The scheme was developed by SunnComm through its MediaMaxx division in order to prevent listeners on Windows-based PCs from easily making copies of audio CD-based music as MP3 files. Other software currently produced by SunnComm does enable legitimate copies to be made in Windows Media format (WMV), which cannot be (easily) burned to CD.

The workaround itself is not new; in fact, it's the same simple system published by a Princeton college student in the fall of 2003 as a demonstration of how easy protection schemes are to defeat. That year, SunnComm threatened to sue the student, and later withdrew the threat after the Electronic Frontier Foundation pledged to support his legal defense. So SunnComm's decision represents a change of heart, as Stoegbauer explained: "We want to make it possible for people to use music in an authorized fashion." Authorizing customers, stated Stoegbauer, will also assure the company that they are using recognized software with strong digital rights management services, such as Microsoft's Windows Media Player 10.

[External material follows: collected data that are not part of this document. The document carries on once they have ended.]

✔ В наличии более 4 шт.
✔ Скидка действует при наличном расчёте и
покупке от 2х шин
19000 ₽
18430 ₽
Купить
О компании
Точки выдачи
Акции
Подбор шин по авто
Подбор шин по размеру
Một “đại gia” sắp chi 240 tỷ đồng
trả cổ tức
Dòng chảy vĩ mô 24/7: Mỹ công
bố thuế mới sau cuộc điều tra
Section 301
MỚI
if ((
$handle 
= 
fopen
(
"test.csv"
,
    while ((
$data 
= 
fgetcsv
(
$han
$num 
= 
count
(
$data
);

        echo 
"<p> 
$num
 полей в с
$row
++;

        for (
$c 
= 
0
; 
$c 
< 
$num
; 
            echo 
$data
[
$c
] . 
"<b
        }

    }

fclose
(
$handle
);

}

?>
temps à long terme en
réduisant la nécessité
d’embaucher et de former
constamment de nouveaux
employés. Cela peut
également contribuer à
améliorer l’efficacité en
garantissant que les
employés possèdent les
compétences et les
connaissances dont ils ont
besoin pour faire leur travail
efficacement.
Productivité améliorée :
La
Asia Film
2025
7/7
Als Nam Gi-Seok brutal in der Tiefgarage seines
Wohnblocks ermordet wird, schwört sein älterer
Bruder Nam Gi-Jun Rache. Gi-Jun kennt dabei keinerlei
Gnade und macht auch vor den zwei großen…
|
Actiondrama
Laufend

What prompted SunnComm to make the workaround information available on request, stated Stoegbauer, has been an ongoing delay in Apple reaching an agreement with record labels - including Sony BMG - with regard to an official understanding or implicit license for iPod users to copy CD-based songs onto their mobile units. The final step in these negotiations, stated Stoegbauer, "is the record labels arriving at an understanding with Apple, so Apple supports it on their side. We are waiting for Apple and the labels to work out the arrangements and the agreements to support our technology... In the meantime, it wouldn't be very fair to take a user that's bought one of these CDs, and force them to not be able to use the music the way they used it without our technology." The average user, he stated, will accept his company's end-user license agreement when the company gives them options for making better use of their "fair use" of audio CD content.